• Exercise objective
Answer with the number of lines in the records that contain "pinky" and with nothing else.

• Data for processing
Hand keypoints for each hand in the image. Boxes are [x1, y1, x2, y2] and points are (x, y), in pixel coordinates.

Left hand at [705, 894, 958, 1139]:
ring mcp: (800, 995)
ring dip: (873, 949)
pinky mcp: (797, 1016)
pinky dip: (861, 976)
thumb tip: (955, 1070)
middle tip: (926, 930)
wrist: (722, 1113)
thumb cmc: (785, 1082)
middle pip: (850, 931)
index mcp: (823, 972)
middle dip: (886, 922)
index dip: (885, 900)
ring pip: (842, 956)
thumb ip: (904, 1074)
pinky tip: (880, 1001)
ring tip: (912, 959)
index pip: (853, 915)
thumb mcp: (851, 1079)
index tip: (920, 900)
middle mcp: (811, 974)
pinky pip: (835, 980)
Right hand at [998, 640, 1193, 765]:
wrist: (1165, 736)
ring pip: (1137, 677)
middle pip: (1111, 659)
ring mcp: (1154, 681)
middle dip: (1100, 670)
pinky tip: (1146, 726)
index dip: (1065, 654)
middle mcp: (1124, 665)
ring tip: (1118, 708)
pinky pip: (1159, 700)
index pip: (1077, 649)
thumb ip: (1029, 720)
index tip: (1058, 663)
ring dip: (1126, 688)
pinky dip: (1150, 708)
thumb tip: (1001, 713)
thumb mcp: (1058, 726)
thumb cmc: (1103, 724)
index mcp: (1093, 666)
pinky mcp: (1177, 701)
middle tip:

• Response
8